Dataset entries
============

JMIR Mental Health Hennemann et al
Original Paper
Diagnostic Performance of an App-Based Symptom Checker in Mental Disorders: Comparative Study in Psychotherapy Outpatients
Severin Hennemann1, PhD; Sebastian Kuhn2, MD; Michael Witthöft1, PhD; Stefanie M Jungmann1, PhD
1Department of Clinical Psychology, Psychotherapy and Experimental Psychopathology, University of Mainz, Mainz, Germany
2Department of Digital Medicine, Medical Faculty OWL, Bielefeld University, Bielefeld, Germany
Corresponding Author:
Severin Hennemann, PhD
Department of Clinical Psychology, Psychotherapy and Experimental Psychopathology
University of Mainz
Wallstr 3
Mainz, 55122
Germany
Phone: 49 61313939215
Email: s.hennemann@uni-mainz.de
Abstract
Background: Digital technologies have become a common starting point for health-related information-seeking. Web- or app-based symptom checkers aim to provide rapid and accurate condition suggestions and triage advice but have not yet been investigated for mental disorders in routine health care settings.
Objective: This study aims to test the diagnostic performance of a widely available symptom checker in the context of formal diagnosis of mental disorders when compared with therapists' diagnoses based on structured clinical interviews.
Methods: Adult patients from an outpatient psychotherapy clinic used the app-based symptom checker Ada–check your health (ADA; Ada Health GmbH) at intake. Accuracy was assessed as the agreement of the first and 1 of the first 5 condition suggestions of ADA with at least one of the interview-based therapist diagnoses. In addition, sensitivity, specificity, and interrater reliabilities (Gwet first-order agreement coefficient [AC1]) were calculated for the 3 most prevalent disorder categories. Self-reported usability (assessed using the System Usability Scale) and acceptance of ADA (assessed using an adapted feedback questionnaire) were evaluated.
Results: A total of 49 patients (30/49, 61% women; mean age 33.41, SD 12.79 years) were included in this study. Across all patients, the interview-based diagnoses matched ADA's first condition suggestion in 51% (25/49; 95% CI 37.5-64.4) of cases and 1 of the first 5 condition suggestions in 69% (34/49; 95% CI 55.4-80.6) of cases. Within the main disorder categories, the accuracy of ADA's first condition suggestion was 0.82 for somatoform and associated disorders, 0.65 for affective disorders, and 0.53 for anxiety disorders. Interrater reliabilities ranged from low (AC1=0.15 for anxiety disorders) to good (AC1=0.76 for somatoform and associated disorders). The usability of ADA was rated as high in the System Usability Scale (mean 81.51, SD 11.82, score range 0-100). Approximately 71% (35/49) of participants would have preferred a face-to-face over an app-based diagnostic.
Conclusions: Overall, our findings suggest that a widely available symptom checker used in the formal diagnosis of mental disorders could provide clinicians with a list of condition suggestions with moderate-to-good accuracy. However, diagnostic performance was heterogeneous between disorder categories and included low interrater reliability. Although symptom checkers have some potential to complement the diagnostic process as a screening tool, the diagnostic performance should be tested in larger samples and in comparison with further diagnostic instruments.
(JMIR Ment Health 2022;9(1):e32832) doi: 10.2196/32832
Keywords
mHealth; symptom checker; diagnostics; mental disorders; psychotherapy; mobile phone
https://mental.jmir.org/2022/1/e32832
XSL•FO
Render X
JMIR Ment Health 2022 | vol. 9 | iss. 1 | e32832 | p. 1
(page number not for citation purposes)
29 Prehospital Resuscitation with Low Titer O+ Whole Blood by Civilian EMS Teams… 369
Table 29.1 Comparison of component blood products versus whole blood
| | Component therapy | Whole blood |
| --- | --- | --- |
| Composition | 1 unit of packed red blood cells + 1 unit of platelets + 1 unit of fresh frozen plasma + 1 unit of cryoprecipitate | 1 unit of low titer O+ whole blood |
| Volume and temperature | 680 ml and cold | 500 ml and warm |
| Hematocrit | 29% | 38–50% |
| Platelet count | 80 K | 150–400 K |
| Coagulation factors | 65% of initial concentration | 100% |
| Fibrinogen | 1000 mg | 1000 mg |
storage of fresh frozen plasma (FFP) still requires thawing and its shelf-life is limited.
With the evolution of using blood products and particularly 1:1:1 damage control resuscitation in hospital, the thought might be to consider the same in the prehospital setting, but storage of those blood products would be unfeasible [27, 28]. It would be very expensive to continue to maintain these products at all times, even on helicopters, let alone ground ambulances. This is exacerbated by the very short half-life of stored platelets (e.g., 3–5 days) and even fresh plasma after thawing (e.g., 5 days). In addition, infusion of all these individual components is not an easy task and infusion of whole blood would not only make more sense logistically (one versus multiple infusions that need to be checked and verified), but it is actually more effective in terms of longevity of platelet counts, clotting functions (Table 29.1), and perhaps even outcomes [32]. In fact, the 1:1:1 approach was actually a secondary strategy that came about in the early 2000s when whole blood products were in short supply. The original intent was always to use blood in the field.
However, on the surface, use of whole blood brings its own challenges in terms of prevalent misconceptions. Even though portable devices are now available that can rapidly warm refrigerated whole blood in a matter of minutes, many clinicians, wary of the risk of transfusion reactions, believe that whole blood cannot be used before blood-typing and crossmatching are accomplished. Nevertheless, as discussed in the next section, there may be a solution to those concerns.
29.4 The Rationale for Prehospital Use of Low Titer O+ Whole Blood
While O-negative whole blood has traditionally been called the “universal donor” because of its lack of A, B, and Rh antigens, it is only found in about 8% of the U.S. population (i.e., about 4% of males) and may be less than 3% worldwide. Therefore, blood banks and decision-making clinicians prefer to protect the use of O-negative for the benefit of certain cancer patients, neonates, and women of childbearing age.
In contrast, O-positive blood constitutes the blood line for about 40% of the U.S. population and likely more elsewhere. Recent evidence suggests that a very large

============

▶ WORK TASK
Transcribe the records above exactly, from the opening line down to and including the line with "Background: Digital technologies".

▶ REPLY TO THE EXERCISE
JMIR Mental Health Hennemann et al
Original Paper
Diagnostic Performance of an App-Based Symptom Checker in Mental Disorders: Comparative Study in Psychotherapy Outpatients
Severin Hennemann1, PhD; Sebastian Kuhn2, MD; Michael Witthöft1, PhD; Stefanie M Jungmann1, PhD
1Department of Clinical Psychology, Psychotherapy and Experimental Psychopathology, University of Mainz, Mainz, Germany
2Department of Digital Medicine, Medical Faculty OWL, Bielefeld University, Bielefeld, Germany
Corresponding Author:
Severin Hennemann, PhD
Department of Clinical Psychology, Psychotherapy and Experimental Psychopathology
University of Mainz
Wallstr 3
Mainz, 55122
Germany
Phone: 49 61313939215
Email: s.hennemann@uni-mainz.de
Abstract
Background: Digital technologies have become a common starting point for health-related information-seeking. Web- or app-based symptom checkers aim to provide rapid and accurate condition suggestions and triage advice but have not yet been investigated for mental disorders in routine health care settings.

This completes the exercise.